▸ **INPUT MATERIAL**:
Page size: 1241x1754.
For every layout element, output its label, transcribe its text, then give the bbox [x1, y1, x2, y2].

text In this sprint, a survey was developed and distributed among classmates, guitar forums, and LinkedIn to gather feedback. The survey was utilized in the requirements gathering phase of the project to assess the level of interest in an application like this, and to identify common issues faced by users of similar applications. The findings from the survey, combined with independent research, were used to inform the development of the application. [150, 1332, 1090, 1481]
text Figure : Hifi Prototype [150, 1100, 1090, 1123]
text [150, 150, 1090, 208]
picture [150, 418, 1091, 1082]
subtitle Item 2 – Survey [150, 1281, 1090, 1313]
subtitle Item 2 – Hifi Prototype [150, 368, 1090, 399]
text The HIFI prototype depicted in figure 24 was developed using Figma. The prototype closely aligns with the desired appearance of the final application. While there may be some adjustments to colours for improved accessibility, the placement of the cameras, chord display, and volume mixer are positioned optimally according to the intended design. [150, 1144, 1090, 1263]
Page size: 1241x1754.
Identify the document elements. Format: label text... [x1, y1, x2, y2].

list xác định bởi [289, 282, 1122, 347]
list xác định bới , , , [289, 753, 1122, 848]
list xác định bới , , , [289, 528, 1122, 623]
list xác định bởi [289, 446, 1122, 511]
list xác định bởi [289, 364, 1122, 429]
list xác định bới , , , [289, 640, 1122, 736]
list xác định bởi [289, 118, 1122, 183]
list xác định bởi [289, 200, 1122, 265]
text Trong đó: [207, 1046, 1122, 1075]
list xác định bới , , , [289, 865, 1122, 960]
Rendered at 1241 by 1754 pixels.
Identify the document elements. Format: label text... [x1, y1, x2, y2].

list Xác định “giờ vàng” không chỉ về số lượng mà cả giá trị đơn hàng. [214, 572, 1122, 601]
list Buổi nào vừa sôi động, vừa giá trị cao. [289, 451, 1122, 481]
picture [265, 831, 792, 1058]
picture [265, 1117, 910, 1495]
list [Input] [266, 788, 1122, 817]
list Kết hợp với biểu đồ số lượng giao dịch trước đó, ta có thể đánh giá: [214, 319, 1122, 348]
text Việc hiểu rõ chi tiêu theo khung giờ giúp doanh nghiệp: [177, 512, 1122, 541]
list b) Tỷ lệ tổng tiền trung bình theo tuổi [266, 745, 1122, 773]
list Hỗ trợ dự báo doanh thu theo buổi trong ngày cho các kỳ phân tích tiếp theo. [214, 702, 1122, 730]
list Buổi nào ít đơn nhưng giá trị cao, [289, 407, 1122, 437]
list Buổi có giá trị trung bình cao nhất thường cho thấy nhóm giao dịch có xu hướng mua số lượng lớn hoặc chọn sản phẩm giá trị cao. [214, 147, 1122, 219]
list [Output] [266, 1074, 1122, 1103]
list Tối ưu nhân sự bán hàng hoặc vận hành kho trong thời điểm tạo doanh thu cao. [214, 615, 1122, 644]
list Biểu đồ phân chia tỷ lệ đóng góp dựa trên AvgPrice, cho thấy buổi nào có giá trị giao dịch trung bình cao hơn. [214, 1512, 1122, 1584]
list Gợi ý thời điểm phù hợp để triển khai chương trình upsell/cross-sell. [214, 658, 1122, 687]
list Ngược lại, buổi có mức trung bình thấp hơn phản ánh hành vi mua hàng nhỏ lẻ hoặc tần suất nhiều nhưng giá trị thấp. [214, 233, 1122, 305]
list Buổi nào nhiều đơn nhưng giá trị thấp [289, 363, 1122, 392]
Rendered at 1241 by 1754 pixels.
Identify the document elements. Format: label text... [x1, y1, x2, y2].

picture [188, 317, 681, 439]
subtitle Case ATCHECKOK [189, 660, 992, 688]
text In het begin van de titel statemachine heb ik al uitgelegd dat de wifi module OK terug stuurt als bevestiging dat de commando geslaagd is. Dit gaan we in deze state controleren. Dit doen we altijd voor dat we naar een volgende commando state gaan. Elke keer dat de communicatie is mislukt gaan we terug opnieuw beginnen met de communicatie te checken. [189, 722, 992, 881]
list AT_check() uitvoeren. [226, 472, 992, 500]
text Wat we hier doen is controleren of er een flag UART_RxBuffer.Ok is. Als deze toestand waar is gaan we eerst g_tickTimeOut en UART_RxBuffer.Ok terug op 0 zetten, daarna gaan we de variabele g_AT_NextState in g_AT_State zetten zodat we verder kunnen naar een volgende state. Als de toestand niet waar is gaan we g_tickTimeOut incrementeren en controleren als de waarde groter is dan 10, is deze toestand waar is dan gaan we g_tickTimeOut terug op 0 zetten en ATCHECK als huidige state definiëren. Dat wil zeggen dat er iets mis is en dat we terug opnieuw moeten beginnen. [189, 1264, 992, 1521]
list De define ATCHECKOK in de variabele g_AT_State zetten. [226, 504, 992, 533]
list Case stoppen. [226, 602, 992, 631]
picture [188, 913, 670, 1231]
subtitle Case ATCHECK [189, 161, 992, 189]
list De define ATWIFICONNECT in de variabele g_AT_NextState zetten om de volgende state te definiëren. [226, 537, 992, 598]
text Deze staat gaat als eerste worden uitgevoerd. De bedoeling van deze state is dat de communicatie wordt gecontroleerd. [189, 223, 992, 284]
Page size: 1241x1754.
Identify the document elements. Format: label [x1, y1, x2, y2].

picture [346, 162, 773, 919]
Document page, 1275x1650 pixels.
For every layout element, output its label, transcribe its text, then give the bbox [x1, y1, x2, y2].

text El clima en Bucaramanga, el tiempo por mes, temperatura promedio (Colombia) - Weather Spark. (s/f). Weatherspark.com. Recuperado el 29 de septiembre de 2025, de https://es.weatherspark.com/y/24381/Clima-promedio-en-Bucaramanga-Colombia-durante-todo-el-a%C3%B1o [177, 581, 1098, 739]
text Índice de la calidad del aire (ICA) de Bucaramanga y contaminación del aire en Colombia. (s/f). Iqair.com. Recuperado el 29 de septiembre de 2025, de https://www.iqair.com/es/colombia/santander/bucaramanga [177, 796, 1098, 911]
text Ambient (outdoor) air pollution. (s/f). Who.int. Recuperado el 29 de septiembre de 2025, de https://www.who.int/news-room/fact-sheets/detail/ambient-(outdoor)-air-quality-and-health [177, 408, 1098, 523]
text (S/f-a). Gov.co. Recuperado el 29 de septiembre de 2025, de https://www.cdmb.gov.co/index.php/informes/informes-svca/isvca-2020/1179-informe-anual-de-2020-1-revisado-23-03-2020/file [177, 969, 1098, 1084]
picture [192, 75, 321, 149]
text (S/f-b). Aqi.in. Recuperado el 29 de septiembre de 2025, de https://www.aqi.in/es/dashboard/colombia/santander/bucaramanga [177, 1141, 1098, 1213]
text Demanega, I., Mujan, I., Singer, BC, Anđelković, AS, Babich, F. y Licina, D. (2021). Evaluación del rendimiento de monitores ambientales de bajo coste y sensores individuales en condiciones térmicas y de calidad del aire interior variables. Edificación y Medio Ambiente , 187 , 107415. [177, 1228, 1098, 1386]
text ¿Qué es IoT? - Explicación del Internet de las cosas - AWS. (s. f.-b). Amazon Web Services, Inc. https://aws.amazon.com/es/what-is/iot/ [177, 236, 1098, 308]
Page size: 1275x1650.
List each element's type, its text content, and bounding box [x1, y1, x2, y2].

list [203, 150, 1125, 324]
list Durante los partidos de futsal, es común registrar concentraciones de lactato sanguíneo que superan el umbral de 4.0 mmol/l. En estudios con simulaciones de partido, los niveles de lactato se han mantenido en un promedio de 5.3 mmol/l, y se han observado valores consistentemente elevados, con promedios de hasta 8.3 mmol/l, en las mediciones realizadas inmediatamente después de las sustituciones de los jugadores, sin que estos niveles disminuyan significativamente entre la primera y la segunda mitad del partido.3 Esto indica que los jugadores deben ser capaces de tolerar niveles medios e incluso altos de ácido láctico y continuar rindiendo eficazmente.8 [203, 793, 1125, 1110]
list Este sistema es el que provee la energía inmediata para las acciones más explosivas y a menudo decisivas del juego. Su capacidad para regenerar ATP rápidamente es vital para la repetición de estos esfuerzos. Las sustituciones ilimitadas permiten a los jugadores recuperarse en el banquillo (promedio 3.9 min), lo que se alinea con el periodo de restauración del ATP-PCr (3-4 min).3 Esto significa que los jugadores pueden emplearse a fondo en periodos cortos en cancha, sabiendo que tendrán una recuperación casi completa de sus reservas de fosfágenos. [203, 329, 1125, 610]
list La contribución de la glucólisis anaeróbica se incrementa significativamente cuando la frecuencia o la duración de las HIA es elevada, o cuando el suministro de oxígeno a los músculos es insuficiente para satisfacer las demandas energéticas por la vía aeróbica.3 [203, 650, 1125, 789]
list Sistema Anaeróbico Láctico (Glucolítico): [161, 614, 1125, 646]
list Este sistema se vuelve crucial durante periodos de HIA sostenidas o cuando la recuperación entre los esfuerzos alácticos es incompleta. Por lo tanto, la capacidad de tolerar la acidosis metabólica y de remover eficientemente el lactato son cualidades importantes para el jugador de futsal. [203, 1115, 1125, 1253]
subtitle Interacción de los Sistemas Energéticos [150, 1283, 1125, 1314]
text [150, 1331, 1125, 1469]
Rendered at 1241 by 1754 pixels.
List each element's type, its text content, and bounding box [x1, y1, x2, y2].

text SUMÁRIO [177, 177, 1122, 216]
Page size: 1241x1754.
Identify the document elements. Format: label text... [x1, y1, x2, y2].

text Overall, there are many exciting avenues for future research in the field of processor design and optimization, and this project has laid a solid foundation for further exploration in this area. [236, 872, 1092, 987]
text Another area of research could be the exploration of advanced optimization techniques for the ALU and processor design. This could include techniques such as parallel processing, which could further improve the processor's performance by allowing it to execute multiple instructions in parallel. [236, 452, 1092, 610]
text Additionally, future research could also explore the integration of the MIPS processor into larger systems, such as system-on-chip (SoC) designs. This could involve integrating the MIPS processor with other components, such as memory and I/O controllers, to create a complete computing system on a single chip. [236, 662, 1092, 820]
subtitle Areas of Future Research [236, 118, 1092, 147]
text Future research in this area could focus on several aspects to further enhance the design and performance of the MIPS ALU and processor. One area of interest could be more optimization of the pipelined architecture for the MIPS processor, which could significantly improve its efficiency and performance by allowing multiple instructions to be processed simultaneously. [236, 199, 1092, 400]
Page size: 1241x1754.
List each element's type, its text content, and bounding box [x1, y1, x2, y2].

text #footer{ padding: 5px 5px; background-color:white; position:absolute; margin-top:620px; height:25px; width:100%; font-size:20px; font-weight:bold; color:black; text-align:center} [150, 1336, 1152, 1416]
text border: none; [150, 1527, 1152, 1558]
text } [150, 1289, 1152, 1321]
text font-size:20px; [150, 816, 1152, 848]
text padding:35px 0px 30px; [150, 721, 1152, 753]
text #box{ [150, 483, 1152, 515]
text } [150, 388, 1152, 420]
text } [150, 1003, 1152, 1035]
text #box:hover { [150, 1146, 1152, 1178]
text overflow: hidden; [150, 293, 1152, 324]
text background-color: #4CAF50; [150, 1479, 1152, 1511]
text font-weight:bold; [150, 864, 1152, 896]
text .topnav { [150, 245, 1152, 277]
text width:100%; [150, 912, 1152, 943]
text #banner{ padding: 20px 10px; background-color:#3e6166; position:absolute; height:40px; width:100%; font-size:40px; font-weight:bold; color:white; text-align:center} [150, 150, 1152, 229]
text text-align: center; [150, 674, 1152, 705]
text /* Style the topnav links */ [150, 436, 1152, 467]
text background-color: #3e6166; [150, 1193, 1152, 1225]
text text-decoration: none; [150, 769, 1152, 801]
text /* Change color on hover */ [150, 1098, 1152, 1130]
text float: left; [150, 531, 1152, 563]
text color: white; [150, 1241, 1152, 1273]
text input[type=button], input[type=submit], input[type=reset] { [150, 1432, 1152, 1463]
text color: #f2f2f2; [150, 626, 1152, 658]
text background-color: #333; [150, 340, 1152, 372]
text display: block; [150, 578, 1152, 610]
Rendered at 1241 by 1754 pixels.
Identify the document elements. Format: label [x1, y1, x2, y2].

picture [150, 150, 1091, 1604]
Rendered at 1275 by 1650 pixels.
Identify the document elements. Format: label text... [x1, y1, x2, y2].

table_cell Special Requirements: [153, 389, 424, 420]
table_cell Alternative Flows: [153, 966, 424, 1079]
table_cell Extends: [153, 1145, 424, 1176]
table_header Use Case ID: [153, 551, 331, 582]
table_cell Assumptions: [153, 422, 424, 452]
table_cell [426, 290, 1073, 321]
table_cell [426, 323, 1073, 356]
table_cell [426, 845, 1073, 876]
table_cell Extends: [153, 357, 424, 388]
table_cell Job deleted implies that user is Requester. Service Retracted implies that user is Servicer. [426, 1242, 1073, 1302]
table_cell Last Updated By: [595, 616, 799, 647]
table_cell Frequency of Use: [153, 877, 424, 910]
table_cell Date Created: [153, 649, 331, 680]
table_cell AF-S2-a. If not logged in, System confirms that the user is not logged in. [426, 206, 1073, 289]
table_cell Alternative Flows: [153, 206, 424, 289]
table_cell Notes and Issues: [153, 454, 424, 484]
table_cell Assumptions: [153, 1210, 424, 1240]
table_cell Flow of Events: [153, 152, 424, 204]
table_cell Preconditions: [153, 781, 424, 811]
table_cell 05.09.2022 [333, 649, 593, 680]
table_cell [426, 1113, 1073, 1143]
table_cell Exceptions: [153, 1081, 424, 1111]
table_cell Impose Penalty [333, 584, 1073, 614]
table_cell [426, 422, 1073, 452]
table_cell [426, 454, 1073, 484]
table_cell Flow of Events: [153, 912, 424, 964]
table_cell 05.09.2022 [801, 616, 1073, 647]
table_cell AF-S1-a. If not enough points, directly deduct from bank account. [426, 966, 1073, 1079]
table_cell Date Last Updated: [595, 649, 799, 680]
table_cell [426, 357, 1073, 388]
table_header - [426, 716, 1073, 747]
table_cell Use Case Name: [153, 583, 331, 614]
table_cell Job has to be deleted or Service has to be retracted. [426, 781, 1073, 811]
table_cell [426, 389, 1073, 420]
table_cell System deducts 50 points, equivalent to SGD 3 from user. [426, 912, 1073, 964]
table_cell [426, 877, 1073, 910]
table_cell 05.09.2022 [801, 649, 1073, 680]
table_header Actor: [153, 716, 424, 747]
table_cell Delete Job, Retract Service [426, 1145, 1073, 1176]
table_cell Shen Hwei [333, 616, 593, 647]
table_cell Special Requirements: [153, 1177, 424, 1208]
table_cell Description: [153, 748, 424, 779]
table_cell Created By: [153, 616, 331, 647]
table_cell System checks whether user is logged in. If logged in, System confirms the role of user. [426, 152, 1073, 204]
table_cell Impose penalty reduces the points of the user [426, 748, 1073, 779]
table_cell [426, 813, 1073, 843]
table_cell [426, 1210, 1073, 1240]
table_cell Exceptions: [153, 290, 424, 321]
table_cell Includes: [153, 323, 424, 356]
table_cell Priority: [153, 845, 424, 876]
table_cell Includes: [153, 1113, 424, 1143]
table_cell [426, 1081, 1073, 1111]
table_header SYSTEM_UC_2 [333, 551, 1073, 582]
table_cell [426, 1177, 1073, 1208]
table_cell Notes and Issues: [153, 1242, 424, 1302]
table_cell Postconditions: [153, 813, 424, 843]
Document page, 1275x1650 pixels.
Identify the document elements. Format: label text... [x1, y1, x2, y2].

▸ **TASK BRIEF**: Report how many lines in the records hold the word "which", giving the number and nothing else.

▸ **EXPECTED ANSWER**: 2